It seems that the process for creating an access token for the GraphQL API has changed. The screens are different and the same options are no longer available. I’ve created an app through the Dev Dashboard and assigned all scopes. I’ve then installed the app on a dev store. When making a request to the API, I get;
[API] Invalid API key or access token (unrecognized login or wrong password)
This used to all work, and if I use old tokens on other stores, it still works. It’s something related to changes that have been made to Shopify. The one thing that stands out is that the old tokens start with “shpat_” and the new tokens start with “shpss_“.
I just need straight forward instructions on how to create an API token to allow external apps to access Shopify data.
The shpss_ value is actually your Client Secret, not an access token. To generate an access token for your Dev Dashboard app, you’ll need use the OAuth API to generate a token with the client credentials grant:
I just can’t see how this works. Every example I’ve read makes assumptions, such as the store owner being the one triggering an Oauth workflow which gives them a screen to authorise the external app.
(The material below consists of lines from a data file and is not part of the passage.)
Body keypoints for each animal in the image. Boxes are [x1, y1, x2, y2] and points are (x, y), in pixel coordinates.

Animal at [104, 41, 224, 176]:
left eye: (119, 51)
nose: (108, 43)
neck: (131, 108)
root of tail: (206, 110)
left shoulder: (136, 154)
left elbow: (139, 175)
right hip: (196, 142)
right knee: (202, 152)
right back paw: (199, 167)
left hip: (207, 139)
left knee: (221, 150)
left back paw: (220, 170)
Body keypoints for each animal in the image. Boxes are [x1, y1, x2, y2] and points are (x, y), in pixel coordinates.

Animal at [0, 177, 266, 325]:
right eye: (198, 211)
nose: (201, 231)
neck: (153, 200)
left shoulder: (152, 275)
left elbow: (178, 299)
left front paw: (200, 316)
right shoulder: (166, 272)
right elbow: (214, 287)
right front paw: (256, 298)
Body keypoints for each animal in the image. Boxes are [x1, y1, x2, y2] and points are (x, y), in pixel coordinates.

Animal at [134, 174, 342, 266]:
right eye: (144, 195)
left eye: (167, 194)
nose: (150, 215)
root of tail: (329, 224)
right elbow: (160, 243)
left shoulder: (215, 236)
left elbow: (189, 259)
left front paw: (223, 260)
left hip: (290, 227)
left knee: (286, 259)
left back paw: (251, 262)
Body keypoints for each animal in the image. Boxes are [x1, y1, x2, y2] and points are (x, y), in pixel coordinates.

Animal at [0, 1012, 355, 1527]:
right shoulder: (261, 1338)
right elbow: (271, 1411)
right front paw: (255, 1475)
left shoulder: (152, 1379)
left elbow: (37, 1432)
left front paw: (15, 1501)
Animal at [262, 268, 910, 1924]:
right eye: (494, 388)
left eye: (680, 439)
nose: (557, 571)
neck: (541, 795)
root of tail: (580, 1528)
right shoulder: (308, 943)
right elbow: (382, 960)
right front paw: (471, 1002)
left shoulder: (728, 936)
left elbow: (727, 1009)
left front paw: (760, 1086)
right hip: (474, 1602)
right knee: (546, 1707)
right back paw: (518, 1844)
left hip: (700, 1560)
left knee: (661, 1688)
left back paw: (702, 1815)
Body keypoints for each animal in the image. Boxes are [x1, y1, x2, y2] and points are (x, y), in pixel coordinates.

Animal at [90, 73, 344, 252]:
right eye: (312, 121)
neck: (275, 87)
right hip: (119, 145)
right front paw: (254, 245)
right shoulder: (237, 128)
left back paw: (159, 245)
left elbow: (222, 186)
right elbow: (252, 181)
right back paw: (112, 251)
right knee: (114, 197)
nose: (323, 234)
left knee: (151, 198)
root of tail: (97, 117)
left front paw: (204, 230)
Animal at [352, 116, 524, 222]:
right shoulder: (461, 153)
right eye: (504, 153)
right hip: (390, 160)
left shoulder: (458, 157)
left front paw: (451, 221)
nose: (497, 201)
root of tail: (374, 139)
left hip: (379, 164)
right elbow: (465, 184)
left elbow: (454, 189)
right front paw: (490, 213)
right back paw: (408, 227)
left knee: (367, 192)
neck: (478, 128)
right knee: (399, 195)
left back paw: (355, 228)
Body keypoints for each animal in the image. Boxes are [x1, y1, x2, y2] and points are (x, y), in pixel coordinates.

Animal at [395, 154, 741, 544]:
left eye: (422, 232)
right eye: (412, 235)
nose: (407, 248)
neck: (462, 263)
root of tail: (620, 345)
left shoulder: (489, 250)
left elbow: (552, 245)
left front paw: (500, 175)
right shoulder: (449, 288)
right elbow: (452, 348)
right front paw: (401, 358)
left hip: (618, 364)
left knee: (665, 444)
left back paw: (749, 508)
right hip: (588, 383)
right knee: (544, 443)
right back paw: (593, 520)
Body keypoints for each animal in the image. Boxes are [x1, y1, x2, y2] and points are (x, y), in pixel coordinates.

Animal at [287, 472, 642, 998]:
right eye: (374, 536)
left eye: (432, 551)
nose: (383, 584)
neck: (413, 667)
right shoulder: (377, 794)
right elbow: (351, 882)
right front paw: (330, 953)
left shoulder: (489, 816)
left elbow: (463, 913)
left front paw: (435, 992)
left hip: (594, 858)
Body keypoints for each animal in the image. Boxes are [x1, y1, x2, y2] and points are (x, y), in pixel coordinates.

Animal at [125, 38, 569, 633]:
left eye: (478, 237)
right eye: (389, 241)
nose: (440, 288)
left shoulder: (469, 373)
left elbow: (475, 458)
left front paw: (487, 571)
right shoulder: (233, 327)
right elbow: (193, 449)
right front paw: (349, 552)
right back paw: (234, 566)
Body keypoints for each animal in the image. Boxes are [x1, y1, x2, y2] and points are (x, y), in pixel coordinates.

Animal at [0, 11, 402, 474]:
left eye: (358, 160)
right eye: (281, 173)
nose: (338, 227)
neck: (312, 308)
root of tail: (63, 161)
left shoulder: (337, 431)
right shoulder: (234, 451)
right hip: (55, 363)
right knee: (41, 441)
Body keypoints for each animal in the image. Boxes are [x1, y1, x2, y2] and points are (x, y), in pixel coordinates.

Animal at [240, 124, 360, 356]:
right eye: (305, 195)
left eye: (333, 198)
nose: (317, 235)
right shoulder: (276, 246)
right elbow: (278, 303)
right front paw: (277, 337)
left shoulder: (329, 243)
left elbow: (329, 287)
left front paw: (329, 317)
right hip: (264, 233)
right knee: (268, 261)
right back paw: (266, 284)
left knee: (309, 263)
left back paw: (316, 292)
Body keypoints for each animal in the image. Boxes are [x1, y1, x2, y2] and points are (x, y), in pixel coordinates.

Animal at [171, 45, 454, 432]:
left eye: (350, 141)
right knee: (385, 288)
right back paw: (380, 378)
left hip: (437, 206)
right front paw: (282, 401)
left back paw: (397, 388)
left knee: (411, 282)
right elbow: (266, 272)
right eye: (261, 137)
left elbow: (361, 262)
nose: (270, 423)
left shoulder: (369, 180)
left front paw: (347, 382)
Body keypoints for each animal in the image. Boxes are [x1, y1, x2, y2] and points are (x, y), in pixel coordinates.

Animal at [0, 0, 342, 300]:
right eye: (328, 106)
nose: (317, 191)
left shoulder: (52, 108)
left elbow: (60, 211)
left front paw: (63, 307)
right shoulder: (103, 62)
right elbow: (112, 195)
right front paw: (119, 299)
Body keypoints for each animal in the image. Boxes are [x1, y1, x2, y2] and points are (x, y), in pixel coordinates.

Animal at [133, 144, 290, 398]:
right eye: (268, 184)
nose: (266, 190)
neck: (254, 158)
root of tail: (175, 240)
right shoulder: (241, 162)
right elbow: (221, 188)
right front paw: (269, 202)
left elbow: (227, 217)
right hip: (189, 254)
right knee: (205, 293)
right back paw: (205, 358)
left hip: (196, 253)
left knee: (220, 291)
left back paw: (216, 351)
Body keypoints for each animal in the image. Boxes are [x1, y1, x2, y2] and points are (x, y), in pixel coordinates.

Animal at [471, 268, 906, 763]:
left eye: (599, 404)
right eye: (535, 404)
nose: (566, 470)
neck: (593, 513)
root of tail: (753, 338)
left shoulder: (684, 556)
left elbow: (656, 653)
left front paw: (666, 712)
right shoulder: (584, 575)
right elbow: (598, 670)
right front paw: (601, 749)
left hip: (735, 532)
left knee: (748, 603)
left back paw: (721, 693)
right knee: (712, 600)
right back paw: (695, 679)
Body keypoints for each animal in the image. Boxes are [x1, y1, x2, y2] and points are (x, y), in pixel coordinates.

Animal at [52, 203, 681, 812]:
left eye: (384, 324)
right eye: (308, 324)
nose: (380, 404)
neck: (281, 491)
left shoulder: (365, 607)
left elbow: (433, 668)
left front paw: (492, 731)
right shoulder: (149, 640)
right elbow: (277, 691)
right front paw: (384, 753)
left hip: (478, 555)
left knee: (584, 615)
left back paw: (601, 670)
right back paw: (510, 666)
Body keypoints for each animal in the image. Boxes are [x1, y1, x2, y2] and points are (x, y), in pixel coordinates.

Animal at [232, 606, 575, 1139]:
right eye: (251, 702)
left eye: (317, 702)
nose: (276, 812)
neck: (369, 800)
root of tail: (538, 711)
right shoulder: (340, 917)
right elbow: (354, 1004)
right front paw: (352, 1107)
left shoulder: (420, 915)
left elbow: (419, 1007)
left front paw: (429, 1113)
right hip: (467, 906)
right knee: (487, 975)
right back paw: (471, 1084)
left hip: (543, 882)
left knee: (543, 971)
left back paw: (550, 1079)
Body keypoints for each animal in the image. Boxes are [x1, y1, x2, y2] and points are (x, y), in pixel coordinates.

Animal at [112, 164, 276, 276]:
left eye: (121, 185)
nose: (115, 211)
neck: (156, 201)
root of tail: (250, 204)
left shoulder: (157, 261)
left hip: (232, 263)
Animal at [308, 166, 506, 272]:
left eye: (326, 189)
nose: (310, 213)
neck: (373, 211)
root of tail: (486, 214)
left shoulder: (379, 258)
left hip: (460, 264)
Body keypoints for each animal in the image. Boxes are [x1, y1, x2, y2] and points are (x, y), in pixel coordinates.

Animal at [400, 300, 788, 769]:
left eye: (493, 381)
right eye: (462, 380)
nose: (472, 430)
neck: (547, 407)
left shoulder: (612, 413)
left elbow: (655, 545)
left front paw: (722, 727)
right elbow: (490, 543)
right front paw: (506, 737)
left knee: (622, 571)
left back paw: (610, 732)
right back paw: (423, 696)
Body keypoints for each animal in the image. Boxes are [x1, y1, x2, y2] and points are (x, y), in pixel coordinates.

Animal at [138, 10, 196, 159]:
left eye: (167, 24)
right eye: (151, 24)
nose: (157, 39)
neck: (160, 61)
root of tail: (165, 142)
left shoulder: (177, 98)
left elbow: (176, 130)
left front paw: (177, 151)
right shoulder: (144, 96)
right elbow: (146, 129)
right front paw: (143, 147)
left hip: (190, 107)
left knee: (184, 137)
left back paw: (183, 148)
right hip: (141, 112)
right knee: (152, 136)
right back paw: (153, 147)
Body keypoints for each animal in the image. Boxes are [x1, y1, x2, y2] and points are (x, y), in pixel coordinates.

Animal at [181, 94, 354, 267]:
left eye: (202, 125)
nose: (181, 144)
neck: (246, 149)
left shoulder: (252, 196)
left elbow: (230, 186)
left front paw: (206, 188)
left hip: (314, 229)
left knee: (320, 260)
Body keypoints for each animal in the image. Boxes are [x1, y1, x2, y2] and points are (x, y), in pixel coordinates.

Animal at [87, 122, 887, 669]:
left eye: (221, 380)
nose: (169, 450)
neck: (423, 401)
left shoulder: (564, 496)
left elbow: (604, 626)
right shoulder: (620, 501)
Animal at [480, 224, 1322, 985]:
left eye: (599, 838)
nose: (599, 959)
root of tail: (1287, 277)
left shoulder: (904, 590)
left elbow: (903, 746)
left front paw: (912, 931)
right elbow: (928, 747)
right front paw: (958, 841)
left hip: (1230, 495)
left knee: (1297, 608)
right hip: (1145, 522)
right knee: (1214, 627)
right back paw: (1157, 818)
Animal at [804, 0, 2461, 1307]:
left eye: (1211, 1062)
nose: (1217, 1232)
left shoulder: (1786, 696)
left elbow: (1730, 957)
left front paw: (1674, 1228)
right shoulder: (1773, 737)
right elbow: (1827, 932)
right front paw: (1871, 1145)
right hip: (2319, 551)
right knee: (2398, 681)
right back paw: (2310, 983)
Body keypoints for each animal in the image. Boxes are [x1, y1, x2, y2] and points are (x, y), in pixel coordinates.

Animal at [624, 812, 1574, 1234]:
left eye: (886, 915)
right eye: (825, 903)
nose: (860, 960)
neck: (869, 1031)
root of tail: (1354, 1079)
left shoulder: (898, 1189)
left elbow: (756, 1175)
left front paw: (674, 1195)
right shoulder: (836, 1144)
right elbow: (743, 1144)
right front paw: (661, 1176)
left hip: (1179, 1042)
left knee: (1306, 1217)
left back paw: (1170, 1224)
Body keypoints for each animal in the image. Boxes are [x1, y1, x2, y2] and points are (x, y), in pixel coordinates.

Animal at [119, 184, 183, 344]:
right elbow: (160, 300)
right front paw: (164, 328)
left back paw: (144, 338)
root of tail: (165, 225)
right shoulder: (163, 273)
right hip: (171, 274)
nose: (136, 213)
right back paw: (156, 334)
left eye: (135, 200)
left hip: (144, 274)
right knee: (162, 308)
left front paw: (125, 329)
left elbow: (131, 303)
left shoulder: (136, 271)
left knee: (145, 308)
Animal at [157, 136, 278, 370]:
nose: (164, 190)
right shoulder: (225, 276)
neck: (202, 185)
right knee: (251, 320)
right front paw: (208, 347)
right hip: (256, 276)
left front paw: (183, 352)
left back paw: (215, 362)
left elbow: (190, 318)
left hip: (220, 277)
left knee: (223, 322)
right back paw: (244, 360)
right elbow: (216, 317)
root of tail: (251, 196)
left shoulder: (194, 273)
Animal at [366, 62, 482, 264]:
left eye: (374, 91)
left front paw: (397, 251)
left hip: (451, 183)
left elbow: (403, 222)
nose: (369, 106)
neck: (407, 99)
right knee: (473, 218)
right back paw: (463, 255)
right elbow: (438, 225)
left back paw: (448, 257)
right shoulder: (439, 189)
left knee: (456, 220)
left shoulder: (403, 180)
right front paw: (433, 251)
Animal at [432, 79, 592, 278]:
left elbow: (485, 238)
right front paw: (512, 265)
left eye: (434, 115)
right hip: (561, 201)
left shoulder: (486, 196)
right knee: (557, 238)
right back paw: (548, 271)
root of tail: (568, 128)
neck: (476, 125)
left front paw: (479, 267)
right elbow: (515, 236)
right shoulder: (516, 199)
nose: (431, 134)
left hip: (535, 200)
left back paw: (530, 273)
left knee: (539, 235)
Let’s take a really simplistic example. Let’s say that we have business partners on Shopify and they want to give us access to their stock levels. We have a server that calls a bash script via cron that uses curl to make an API request. How can the store owners generate a token that the bash script can use to make its requests?
Ok. That’s working. Thank you. One final question; is there an easy way to allow a user to create the app in Shopify with the appropriate access scopes, or will they need to follow our documentation and manually select the required scopes?